■ Text

======

If you’re like me, you could probably use more holiday magic. That’s what 4th Ward Project Space promises to deliver this Sunday afternoon, by way of a giant, fuzzy polar bear’s lap.
“It’s not your typical art gallery atmosphere,” says Valentina Zamfirescu, one of 4th Ward’s three directors. “It’s nice to just be able to lose yourself in this moment in time in here, with the bear.”
The event is the brainchild of artist Diego Leclery, who first staged it ten years ago at the Suburban in Oak Park. Though he had no formal skills in costume-making, he crafted the bear—over six feet tall when seated—masterfully. Inviting the public for a one-afternoon-only opportunity to sit on the bear’s lap and get your picture taken was a staple at the gallery for years. It even followed the Suburban when it moved to Milwaukee in 2015. The bear returned to Chicago in 2017; last year the event was staged at 4th Ward Project Space for the first time.

======

■ Recorded data

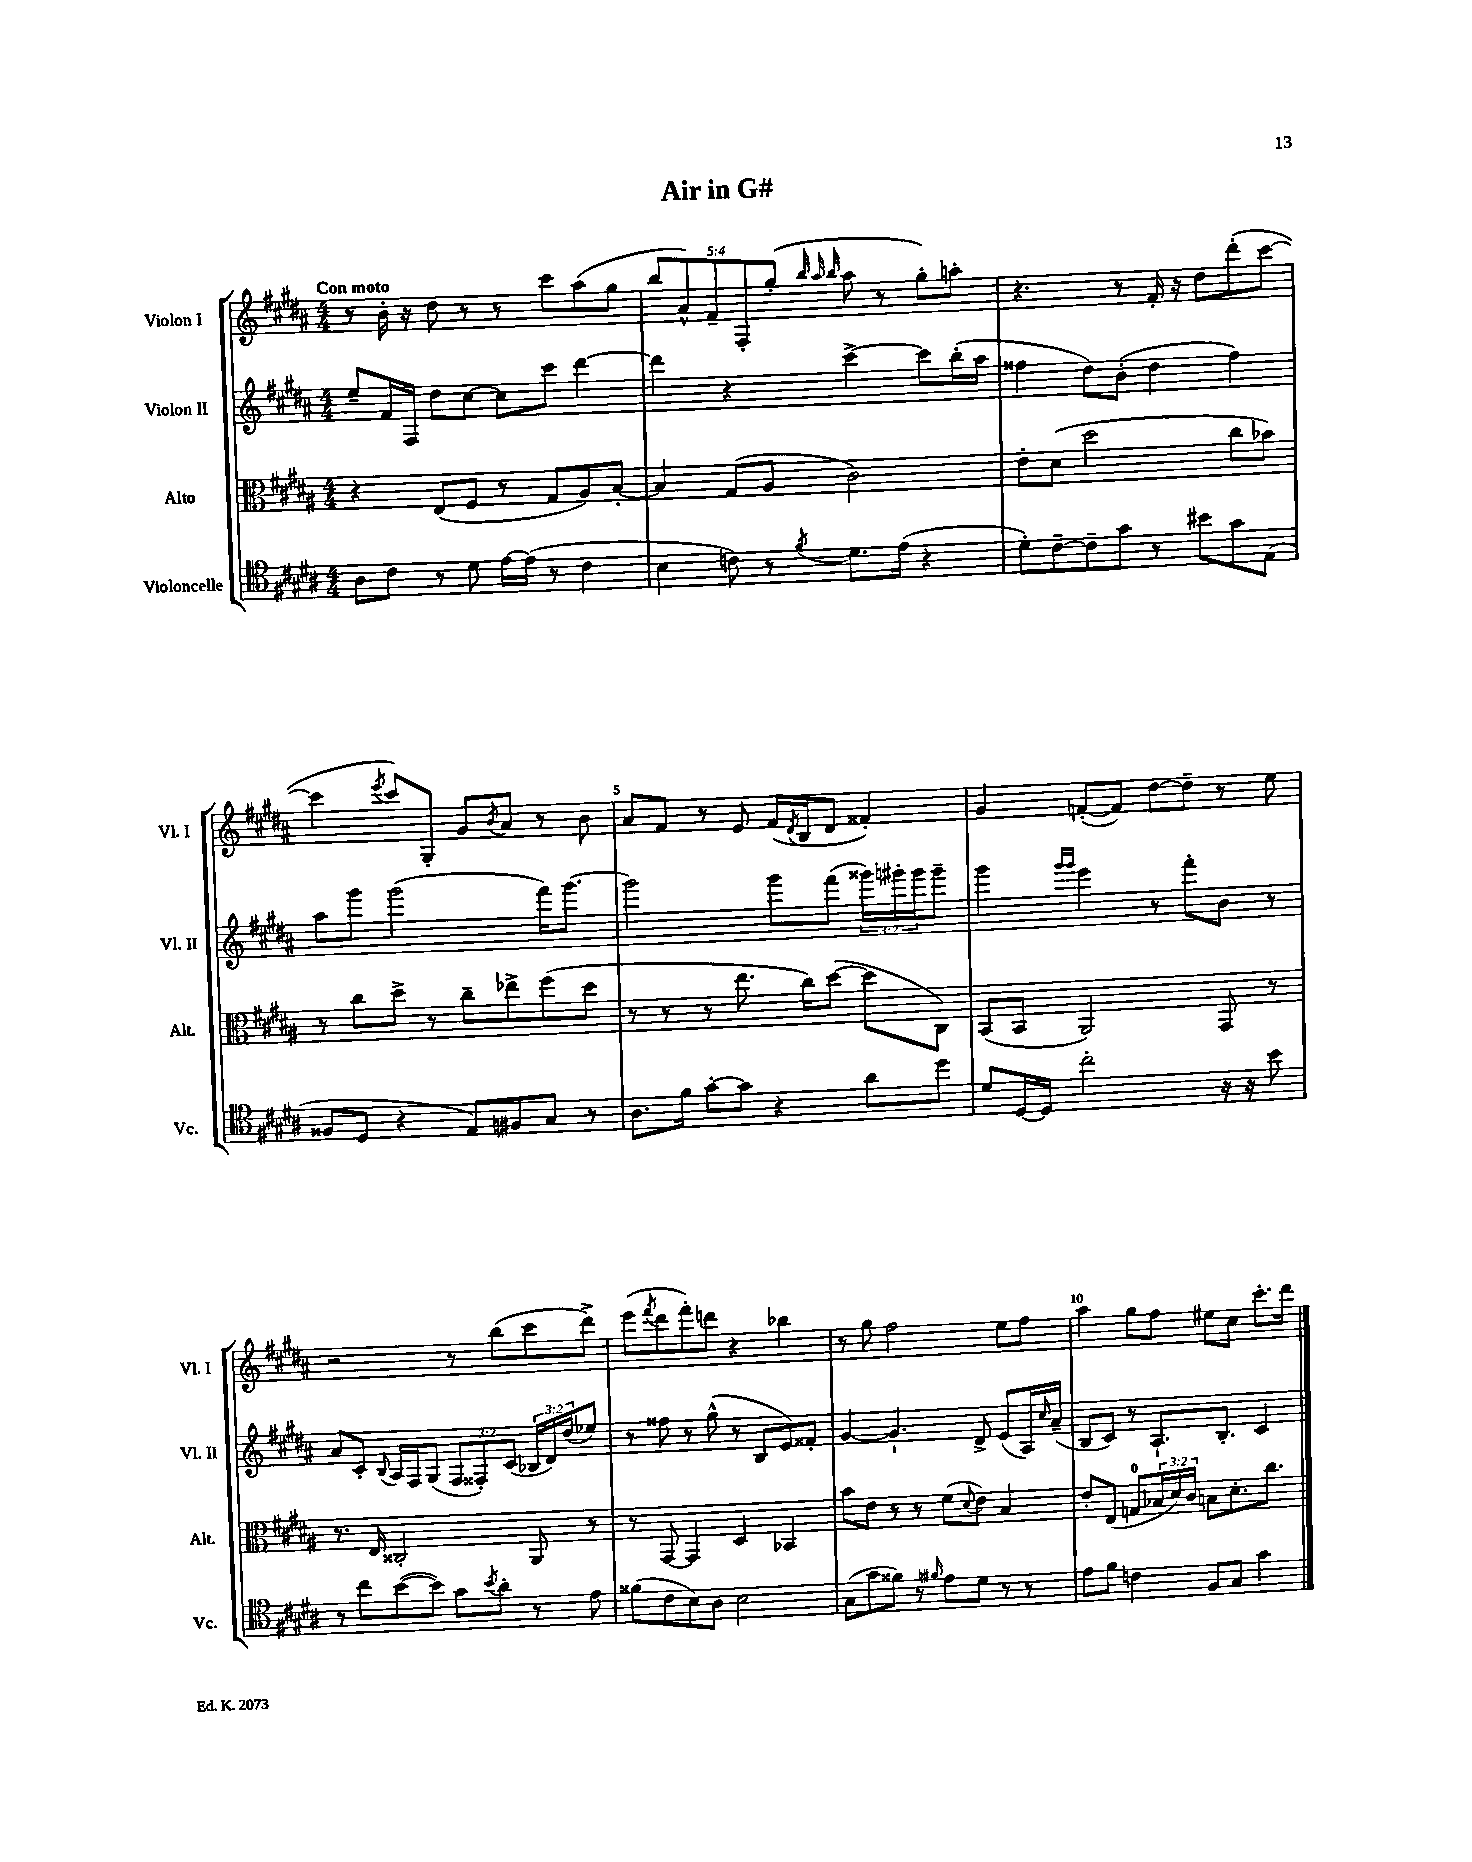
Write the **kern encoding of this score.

**kern	**kern	**kern	**kern
*staff4	*staff3	*staff2	*staff1
*clefC4	*clefC3	*clefG2	*clefG2
*k[f#c#g#d#a#]	*k[f#c#g#d#a#]	*k[f#c#g#d#a#]	*k[f#c#g#d#a#]
*M4/4	*M4/4	*M4/4	*M4/4
8A#	4r	8ee~	8r
8c#	.	16f#	16b'
.	.	16F#	16r
8r	(8E	8dd#	8dd#
8d#	8F#	[8cc#	8r
[16e	8r	8cc#]	8r
(16e]	.	.	.
8r	8G#	8ccc#	8ccc#
4c#	8A#)	[4ddd#	(8aa#
.	[8B'	.	8gg#
=	=	=	=
4B	4B]	4ddd#]	10bb
.	.	.	10a#^^)
.	.	.	10f#~
8c)	(8G#	4r	.
.	.	.	10F#'
8r	8A#	.	.
.	.	.	(10gg#'
.	.	.	32qqbb
.	.	.	32qqaa#
8qf#	.	.	32qqbb
8.d#	2c#)	[4ccc#^	8aa#
.	.	.	8r
(16e	.	.	.
4r	.	8ccc#]	8gg#')
.	.	(16bb'	8aa'
.	.	16aa#	.
=	=	=	=
8d#')	8e'	4ff##	4.r
[8c#~	(8d#	.	.
8c#~]	2dd#	8dd#)	.
8g#	.	(8b'	8r
8r	.	4dd#	16f#'
.	.	.	16r
8b#	.	.	8dd#
8g#	8cc#	4ff##)	(8ddd#'
(8E	8b-)	.	[8ccc#
=	=	=	=
8F##	8r	8aa#	4ccc#]
8D#	8cc#	8ggg#	.
.	.	.	8qeee
4r	8dd#^	(2ggg#	8ccc#)
.	8r	.	8G#'
8E)	8cc#~	.	8g#
.	.	.	8qb
8F#	8ee-^	.	8a#
8G#	(8ff#	16fff#)	8r
.	.	[8.ggg#	.
8r	8dd#	.	8b
=	=	=	=
8.A#	8r	2ggg#]	8a#
.	8r	.	8f#
16f#	.	.	.
[8g#'	8r	.	8r
8g#]	8.ee	.	8e
4r	.	8ggg#	(16f#
.	.	.	8qd#
.	16cc#)	.	16B
.	([8dd#	(8fff#	8d#
8a#	8dd#]	24ggg##)	4f##')
.	.	24ggg#'	.
.	.	24ggg#	.
8dd#	8C#)	8ggg#~	.
=	=	=	=
8d#	(8BB	4ggg#	4g#
[16D#	8BB	.	.
16D#]	.	.	.
.	.	16qqggg#	.
.	.	16qqggg#	.
2cc#'	2AA#)	4eee	([8f'
.	.	.	8f])
.	.	8r	[8dd#
.	.	8fff#'	8dd#~]
16r	8GG#	8b	8r
16r	.	.	.
8b	8r	8r	8ee
=	=	=	=
8r	8.r	8a#	2r
8cc#	.	8c#'	.
.	16E	.	.
.	.	8qqB	.
([8b	2C##'	16A#	.
.	.	16F#	.
8b])	.	(8G#	.
8g#	.	12F#	8r
.	.	12F##')	.
8qb	.	.	.
8a#'	.	.	(8bb
.	.	(12c#	.
8r	8AA#	24B-	8ccc#
.	.	24d#)	.
.	.	(24dd#	.
8e	8r	8ee-)	8ddd#^)
=	=	=	=
(8f##	8r	8r	(8eee
.	.	.	8qfff#
8c#	[8GG#	8ff##	8ddd#
8B)	4GG#]	8r	8fff#')
8A#	.	(8gg#^^	8ddd
2B	4D#	8r	4r
.	.	8B	.
.	4BB-	8e)	4bb-
.	.	8f##'	.
=	=	=	=
(8G#	8b	[4g#	8r
8g#	8e	.	8gg#
8f##)	8r	4.g#`]	2ff#
8r	8r	.	.
16qqf#	.	.	.
8e	(8f#	.	.
.	8qqd#	.	.
8d#	8e)	8d#^	.
8r	4B	(8e	8ee
8r	.	16A#)	8ff#
.	.	16qqcc#	.
.	.	(16a#~	.
=	=	=	=
8e	8e'	8B	4aa#
8f#	(8E	8c#)	.
4c	8G	8r	8gg#
.	24B-	8.A#`	8ff#
.	24d#)	.	.
.	24c#	.	.
8F#	8B	.	8ee#
.	.	8.B'	.
8G#	8.d#'	.	8cc#
4g#	.	4c#	8.ccc#'
.	8.cc#	.	.
.	.	.	16ddd#
==	==	==	==
*-	*-	*-	*-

======

■ Objective
From the text about the 4th Ward polar bear event, return the passage starting with "If you’re like" and going on through "polar bear’s lap.", copied word for word.

■ Response for this exercise
If you’re like me, you could probably use more holiday magic. That’s what 4th Ward Project Space promises to deliver this Sunday afternoon, by way of a giant, fuzzy polar bear’s lap.